Çünkü insanlar, en çok da yorgunken, kırılmışken, dağıldıklarında liman ararlar. Ve o limana yanaşırken, niyetleri iyileşmektir,kendi yaralarını sarmak, yeniden ayakta durmak. Bunu yaparken seni de severler, belki içten, samimi… Ama esas amaçları sende durmak değil, kendilerini yeniden yola koymaktır. Liman olmak, bu yüzden göründüğünden daha ağır bir yüktür. Çünkü limanlar, yolcularını çoğu zaman uğurlamak için vardır. Fırtına diner. Gün doğar. Ve onlar, yeniden açılırken, seni geride bırakırlar. Çünkü liman onların evi değildir. Sadece mola yeridir. Bir onarım noktası. Ve giderken arkalarında ne bıraktıklarına nadiren bakarlar. Oysa sen, onların yüklerini taşıyan zemin olmuşsundur. Demir atarken bıraktıkları çapa, sözcükler, gözyaşları, korkular… Hepsi sende kalır. Ve giderken, senden bir parça götürürler. Hem de hiç farkına varmadan.
Sen ne yaparsın? Önce kalırsın. Kendine sorduğun sorulara cevap ararsın.
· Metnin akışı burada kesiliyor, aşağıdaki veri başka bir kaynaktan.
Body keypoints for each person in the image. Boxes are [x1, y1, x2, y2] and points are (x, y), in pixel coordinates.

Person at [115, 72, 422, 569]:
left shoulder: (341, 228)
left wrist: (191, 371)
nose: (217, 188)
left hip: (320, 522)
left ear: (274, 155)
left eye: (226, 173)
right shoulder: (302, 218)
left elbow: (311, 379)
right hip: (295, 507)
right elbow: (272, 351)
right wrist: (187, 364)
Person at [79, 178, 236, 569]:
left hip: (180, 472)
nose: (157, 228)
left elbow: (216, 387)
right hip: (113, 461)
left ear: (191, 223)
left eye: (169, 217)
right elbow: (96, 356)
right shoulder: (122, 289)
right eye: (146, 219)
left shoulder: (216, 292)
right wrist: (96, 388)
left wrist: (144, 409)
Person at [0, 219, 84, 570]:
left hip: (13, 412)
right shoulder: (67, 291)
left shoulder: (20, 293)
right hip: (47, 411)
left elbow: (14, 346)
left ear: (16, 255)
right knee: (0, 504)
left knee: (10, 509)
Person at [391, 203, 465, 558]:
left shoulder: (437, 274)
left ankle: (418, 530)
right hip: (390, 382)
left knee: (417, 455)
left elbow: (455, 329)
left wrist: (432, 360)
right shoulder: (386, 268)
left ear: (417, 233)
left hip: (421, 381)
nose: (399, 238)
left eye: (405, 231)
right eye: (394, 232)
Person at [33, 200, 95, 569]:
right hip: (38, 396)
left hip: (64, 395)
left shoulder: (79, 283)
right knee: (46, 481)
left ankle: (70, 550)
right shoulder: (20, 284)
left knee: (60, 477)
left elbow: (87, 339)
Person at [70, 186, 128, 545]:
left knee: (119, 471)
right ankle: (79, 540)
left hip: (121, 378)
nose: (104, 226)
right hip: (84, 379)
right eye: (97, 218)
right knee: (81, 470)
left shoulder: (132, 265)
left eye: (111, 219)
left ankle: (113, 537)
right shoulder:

Oysa mesele senin ne yaptığın ya da yapmadığın değildir. Mesele, onların seni ne olarak gördüğüdür. Bir insan değil de, bir işlevsindir onlar için sadece. Sığınılacak bir yer. Ama kalınmayacak bir yer. Sevilir, ama seçilmezsin. Gidilen değil, dönülen yer olursun. Ta ki yeniden yolculuk başlayana kadar.
İşte o zaman anlarsın: Değer görmekle kullanılmak arasında çok ince bir çizgi vardır. Ve çoğu zaman o çizgiyi, iyi niyetinle kendin silmişsindir. Sevgi zannettiğin şeyin, sadece ihtiyaç duyulmak olduğunu fark ettiğinde, içindeki en derin sarsıntı başlar. Çünkü insan, kullanılmaya razı olduğu yerde en çok kendine ihanet eder. Oysa sen ne istedin? Yalnızca kalınmak. Gidilmemek. Birinin “sığınağı” değil, “varacağı yer” olduğunu hissetmek.
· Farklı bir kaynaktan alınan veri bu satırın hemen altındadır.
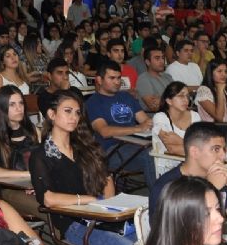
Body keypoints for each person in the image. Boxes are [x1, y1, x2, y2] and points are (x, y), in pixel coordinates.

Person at [30, 89, 138, 245]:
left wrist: (107, 210)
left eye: (77, 112)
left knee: (149, 242)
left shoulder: (84, 147)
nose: (74, 117)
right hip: (74, 224)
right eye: (67, 111)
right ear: (51, 114)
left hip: (100, 214)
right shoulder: (41, 155)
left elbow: (106, 180)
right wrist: (88, 200)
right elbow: (48, 198)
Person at [149, 123, 227, 237]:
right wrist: (210, 188)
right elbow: (170, 238)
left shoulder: (218, 177)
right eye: (216, 149)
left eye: (224, 149)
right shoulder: (167, 186)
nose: (223, 156)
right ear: (194, 152)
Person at [86, 60, 155, 188]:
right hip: (112, 150)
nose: (117, 82)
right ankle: (158, 199)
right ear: (99, 80)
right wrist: (137, 128)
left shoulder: (126, 97)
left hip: (137, 143)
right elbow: (104, 131)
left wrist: (149, 124)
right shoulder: (93, 102)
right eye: (112, 78)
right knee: (151, 155)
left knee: (164, 150)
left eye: (119, 78)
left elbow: (145, 120)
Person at [0, 85, 40, 218]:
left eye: (20, 103)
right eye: (12, 104)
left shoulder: (32, 129)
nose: (19, 108)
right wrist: (27, 175)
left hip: (32, 185)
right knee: (45, 205)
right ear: (2, 108)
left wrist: (38, 182)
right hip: (5, 189)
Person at [151, 81, 200, 172]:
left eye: (187, 96)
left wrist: (179, 140)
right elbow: (172, 149)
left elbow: (200, 144)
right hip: (169, 168)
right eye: (181, 96)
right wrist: (199, 150)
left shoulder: (195, 116)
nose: (186, 100)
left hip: (193, 163)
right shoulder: (160, 118)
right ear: (169, 101)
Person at [136, 44, 173, 113]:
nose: (162, 61)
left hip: (173, 115)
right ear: (148, 62)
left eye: (162, 58)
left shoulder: (168, 76)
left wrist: (161, 99)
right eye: (157, 58)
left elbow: (181, 96)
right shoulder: (143, 79)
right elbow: (154, 107)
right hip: (155, 118)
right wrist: (173, 99)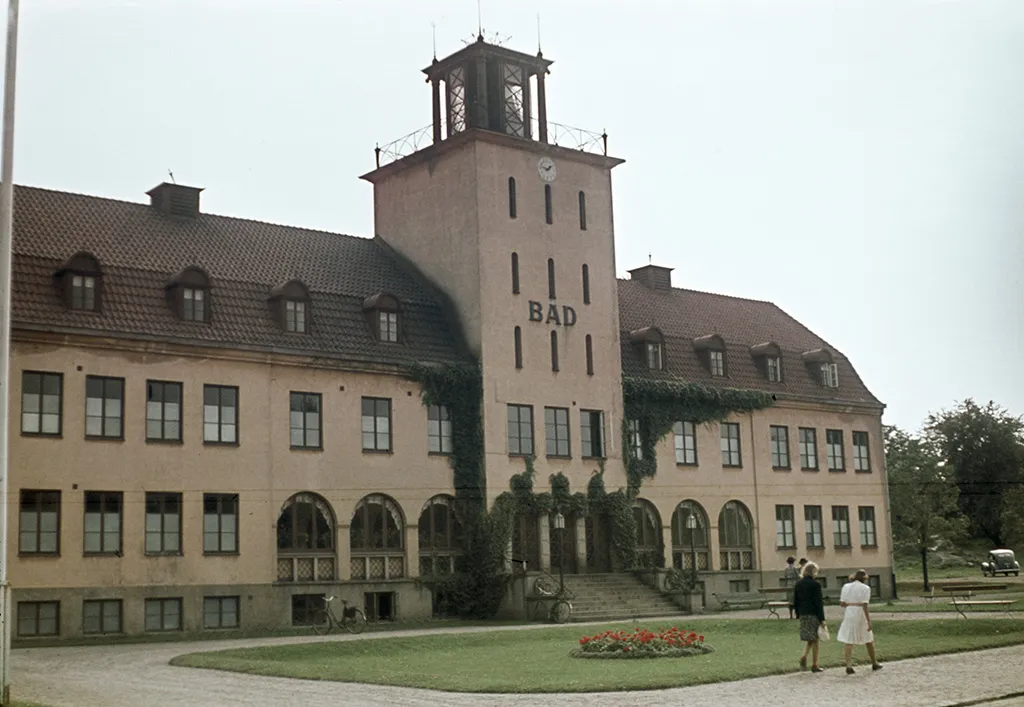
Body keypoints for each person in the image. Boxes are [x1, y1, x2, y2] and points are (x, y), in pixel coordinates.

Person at [838, 569, 883, 674]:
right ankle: (874, 662)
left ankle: (848, 665)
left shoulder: (846, 586)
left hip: (849, 612)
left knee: (849, 639)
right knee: (868, 638)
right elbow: (865, 604)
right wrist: (868, 620)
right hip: (860, 612)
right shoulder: (865, 588)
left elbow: (842, 603)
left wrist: (850, 604)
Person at [793, 560, 826, 673]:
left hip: (803, 613)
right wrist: (822, 619)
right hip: (813, 613)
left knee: (810, 638)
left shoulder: (798, 584)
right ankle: (815, 664)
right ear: (813, 572)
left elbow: (795, 600)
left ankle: (804, 656)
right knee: (815, 639)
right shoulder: (815, 584)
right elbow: (818, 603)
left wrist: (798, 614)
Ama insanın doğasında, ihtiyaç bittiğinde unutuş vardır; fakat sen, bir başkasına liman olurken onun seni nereye koyduğunu düşünmeyecek kadar meşgulsündür. Onu sararken, kendine yabancılaşırsın. Ve gün gelir, içinde öyle derin bir sessizlik oluşur ki seni kimse duyamaz hale gelirsin. Çünkü artık sadece bir liman değil, terk edilmiş bir kıyı olmuşsundur.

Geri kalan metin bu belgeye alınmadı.